Doing my best to suppress my amusement, I turn and follow Astra down the hall. We take the first right then left and find ourselves at the open doorway of Archibald Richter’s large, plush, extremely comfortable-looking corner office. Just across from his door is a bullpen filled with assistants and staffers who glance up at us, then look away with disinterest. Like the rest of the Stallworth Group’s offices that we’ve seen, Richter’s suite is modern in design. It’s streamlined and furnished with a sitting area to our right and a large table-style desk in front of three large, plate-glass windows that overlook the bustling street outside.

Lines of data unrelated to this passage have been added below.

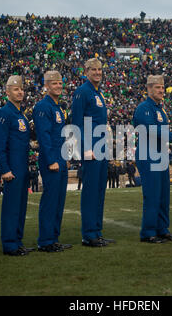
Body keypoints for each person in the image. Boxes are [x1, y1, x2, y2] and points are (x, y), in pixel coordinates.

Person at [133, 75, 172, 243]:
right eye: (157, 87)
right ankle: (148, 232)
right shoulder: (143, 108)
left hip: (161, 154)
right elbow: (149, 129)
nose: (161, 90)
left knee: (164, 194)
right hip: (148, 155)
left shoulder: (160, 109)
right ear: (149, 89)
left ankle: (163, 229)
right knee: (153, 194)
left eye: (162, 87)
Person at [71, 58, 114, 247]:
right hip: (91, 150)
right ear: (86, 71)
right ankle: (88, 234)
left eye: (100, 69)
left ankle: (97, 231)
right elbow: (77, 123)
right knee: (90, 192)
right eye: (93, 69)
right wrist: (85, 148)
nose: (97, 72)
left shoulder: (98, 93)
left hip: (102, 148)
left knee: (99, 191)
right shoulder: (82, 92)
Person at [0, 75, 33, 256]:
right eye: (16, 89)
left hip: (22, 167)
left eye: (21, 89)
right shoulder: (4, 113)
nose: (20, 92)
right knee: (11, 207)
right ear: (7, 91)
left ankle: (17, 241)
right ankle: (9, 244)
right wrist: (5, 169)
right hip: (12, 168)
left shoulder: (20, 114)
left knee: (21, 206)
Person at [33, 70, 71, 252]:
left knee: (59, 201)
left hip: (61, 159)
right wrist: (51, 160)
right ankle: (46, 240)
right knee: (50, 200)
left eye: (60, 83)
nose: (58, 86)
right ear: (46, 85)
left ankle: (54, 238)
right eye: (54, 83)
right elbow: (44, 136)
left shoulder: (58, 107)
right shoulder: (43, 107)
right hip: (52, 160)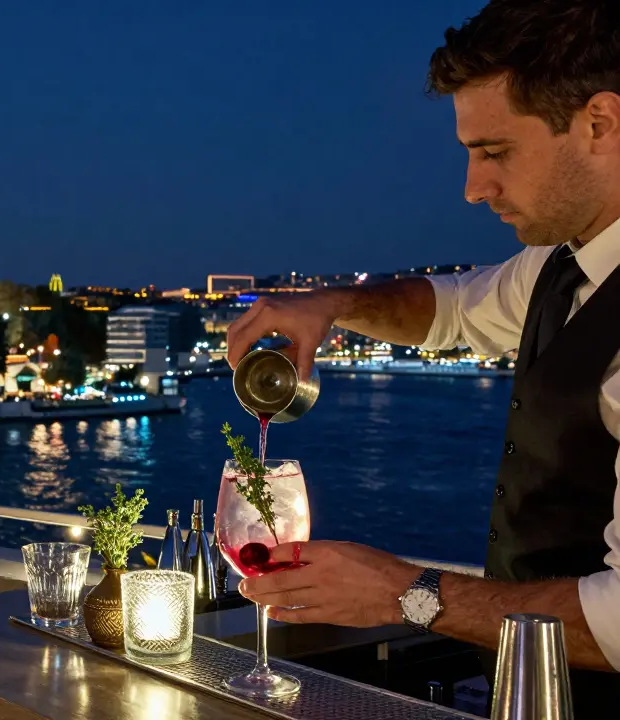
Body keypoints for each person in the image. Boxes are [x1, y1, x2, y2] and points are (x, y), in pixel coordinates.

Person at [225, 0, 620, 708]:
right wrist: (336, 303)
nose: (473, 189)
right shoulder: (562, 265)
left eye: (495, 152)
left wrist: (402, 594)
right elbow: (450, 308)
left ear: (600, 124)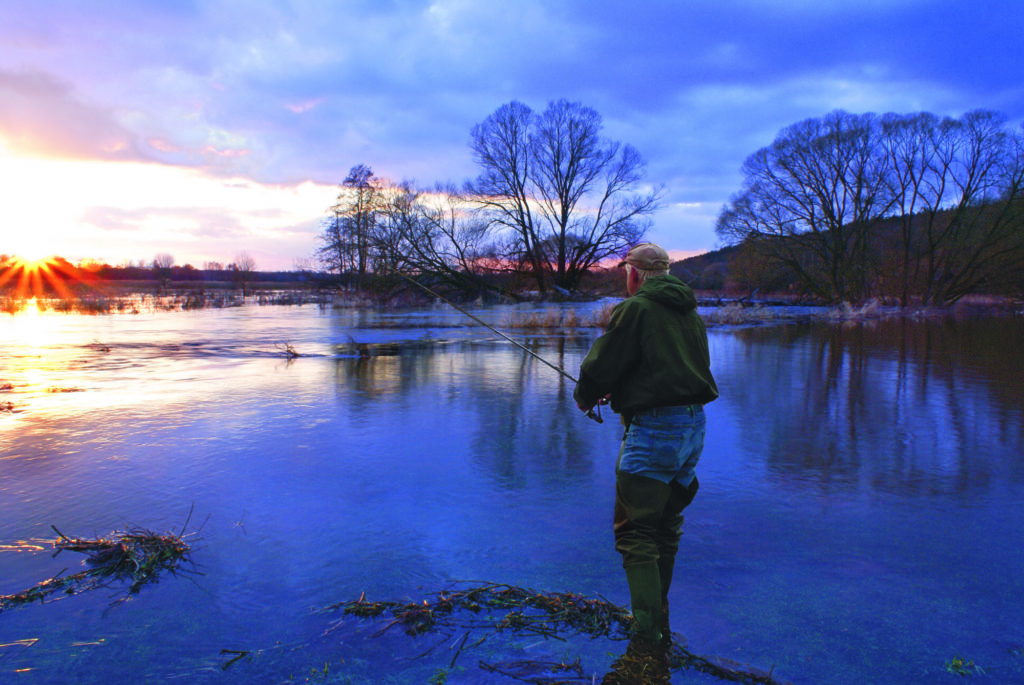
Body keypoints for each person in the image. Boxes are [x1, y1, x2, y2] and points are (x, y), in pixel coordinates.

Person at [573, 242, 719, 646]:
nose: (626, 279)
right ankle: (660, 615)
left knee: (635, 532)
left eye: (626, 273)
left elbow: (601, 365)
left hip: (656, 430)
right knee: (666, 527)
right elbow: (669, 372)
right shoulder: (689, 311)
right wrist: (621, 392)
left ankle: (647, 635)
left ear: (634, 274)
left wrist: (587, 395)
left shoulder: (635, 309)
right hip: (694, 427)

Richter’s diplomas and pictures of him with various political dignitaries of all ideological stripes cover his walls. Judging by the who’s who of politicians in his photos, he seems well-connected and apparently doesn’t let political party color his business one way or the other. Richter himself is at a standing desk tucked into the corner on our left, and when we come through the door, his face tightens, but he looks like he’s been expecting us. The receptionist obviously called ahead to announce us. That was thoughtful of her.

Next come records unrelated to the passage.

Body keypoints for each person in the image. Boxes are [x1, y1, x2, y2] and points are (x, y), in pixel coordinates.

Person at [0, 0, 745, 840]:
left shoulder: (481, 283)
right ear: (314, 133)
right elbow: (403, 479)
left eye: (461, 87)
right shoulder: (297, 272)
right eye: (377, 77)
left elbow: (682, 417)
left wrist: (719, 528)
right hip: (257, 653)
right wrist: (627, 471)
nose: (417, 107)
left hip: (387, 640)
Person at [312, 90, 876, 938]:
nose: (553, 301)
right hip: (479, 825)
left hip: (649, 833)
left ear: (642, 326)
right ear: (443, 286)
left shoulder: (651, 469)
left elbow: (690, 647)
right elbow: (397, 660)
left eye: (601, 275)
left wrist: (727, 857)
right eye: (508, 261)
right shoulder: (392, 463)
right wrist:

“Mr. Richter,” I say as we flash him our badges. “Unit Chief Wilder and SSA Russo.”
“I really don’t have a lot of time, Agents. This is going to have to wait since we all know you don’t have anything you can use to—what was that charming phrase again?—oh, that’s right, dog walk me out of the building,” he says.
Richter is about my height and has a stocky frame. His chestnut brown hair is neatly styled and parted on the right, his eyes are a similar color, and his round face is almost boyish. He doesn’t look like a fifty-five-year-old man. In a charcoal gray, three-piece Armani suit with a violet paisley tie and matching pocket square, Richter is dressed impeccably. He looks the part of a DC power broker. The moment I lay eyes on the man, though, I know he’s not our guy. His body type is all wrong. He looks nothing like the smiley-face man in the surveillance video of the abduction. But we have to play this out anyway.
“Actually, we can dog walk you out of here right now if we want to,” Astra says.